Qu’est-ce qu’une SCPI ?

Définition

Une SCPI est une Société Civile de Placement Immobilier, aussi appelé « Pierre Papier ». Il s’agit d’un investissement immobilier locatif à long terme. La SCPI est gérée par une société de gestion qui va collecter les fonds, acquérir des biens immobiliers (bureaux, commerces, …) et s’occuper de toute la gestion qui en découle. L’investisseur se décharge donc de toute gestion du patrimoine immobilier. C’est à la société de gestion d’engager d’éventuels travaux, trouver des locataires, gérer les impayés, etc. En contrepartie cette dernière reçoit une commission de gestion annuelle.

Rendement

Tout au long de la détention de parts, l’investisseur perçoit d’éventuels revenus fonciers sous forme de dividendes trimestriels. Ces revenus sont issus des loyers des immeubles gérés par la SCPI. Le taux annuel de distribution est appelé TDVM (Taux de Distribution sur Valeur de Marché). Il représente le rapport entre le dividende brut distribué par part et le prix moyen annuel de la part. Ce TDVM ne représente pas à lui seul le rendement de la SCPI. En effet, le rendement sera complété par les revalorisations de prix de part qui permettent de réaliser une potentielle plus-value. Pour avoir donc le rendement réel de votre placement, il faut se placer sur un horizon long terme et calculer le TRI. Le TRI se calcule généralement sur une base de 5 ou 10 ans. Il reprend les différents dividendes perçus (TDVM) ainsi que la différence entre le prix d’achat et le prix de revente des parts (possibilité de plus-value en cas de revalorisation du prix de parts).

Valeur de souscription, valeur de retrait, valeur de réalisation et valeur de reconstitution

Afin d’aborder la notion de valeur de souscription, il est important de définir ce qu’est la valeur de réalisation et la valeur de reconstitution.
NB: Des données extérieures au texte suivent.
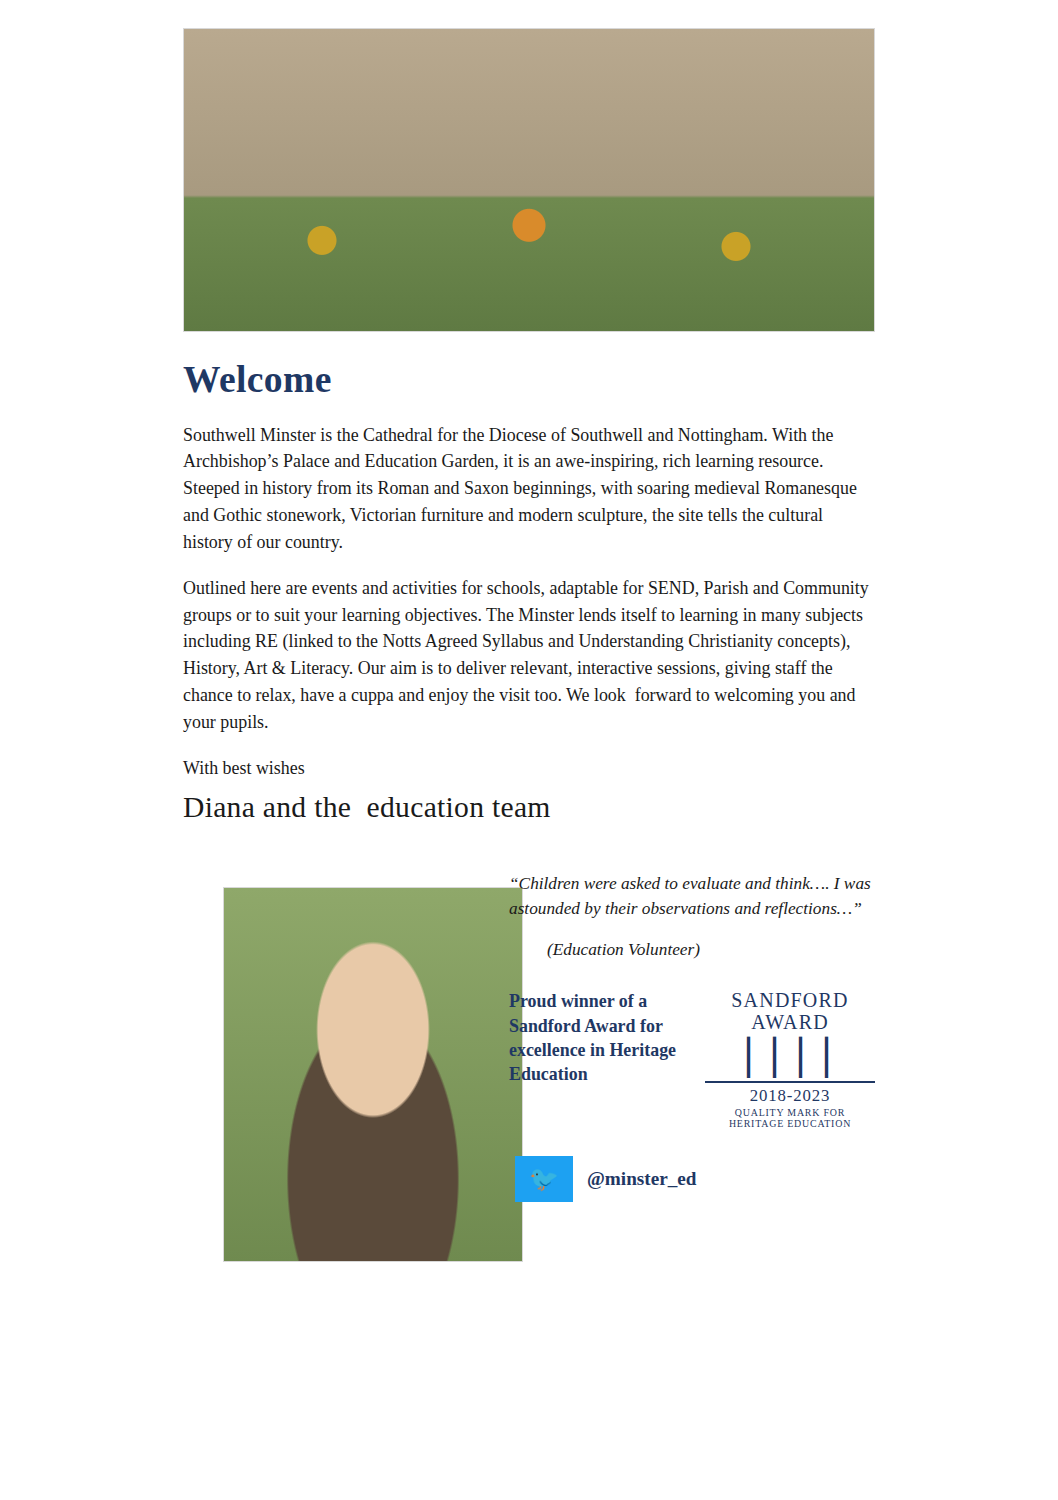Welcome
Southwell Minster is the Cathedral for the Diocese of Southwell and Nottingham. With the Archbishop’s Palace and Education Garden, it is an awe-inspiring, rich learning resource. Steeped in history from its Roman and Saxon beginnings, with soaring medieval Romanesque and Gothic stonework, Victorian furniture and modern sculpture, the site tells the cultural history of our country.
Outlined here are events and activities for schools, adaptable for SEND, Parish and Community groups or to suit your learning objectives. The Minster lends itself to learning in many subjects including RE (linked to the Notts Agreed Syllabus and Understanding Christianity concepts), History, Art & Literacy. Our aim is to deliver relevant, interactive sessions, giving staff the chance to relax, have a cuppa and enjoy the visit too. We look forward to welcoming you and your pupils.
With best wishes
Diana and the education team
“Children were asked to evaluate and think…. I was astounded by their observations and reflections…” (Education Volunteer)
Proud winner of a Sandford Award for excellence in Heritage Education
SANDFORD AWARD ∣∣∣∣ 2018-2023 Quality Mark for
Heritage Education
🐦 @minster_ed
La valeur de réalisation est la somme de la valeur vénale des immeubles détenus par la SCPI, complété par la valeur nette des autres actifs de la société telle que les liquidités. La valeur vénale des immeubles est obtenue grâce à une expertise annuelle. Cette valeur de réalisation permet de déterminer la valeur de reconstitution. La valeur de reconstitution est obtenue en ajoutant à la valeur de réalisation tous les frais afférents à une reconstitution à l’identique du patrimoine. C’est-à-dire, les droits d’enregistrement, les frais de notaires, les frais d’agence, les frais de recherche et de prospection de capitaux. Nous pouvons désormais aborder la notion de prix de souscription.

Le prix de souscription d’une part est le prix que va payer un souscripteur afin d’acquérir une part dans la SCPI. Il comprend la commission de souscription (déterminée par la société de gestion mais souvent proche de 10%). D’un point de vue réglementaire, le prix de souscription doit osciller entre +/- 10% autour de la valeur de reconstitution. Dès lors que la réglementation est respectée, la valeur de souscription est à la libre décision du gestionnaire de la SCPI. Il s’agit généralement d’un choix stratégique du gestionnaire.

Enfin, la valeur de retrait est le prix perçu par l’associé qui souhaite se retirer de la SCPI. La valeur de retrait est calculée à partir du prix de souscription auquel on retire la commission de souscription hors taxe.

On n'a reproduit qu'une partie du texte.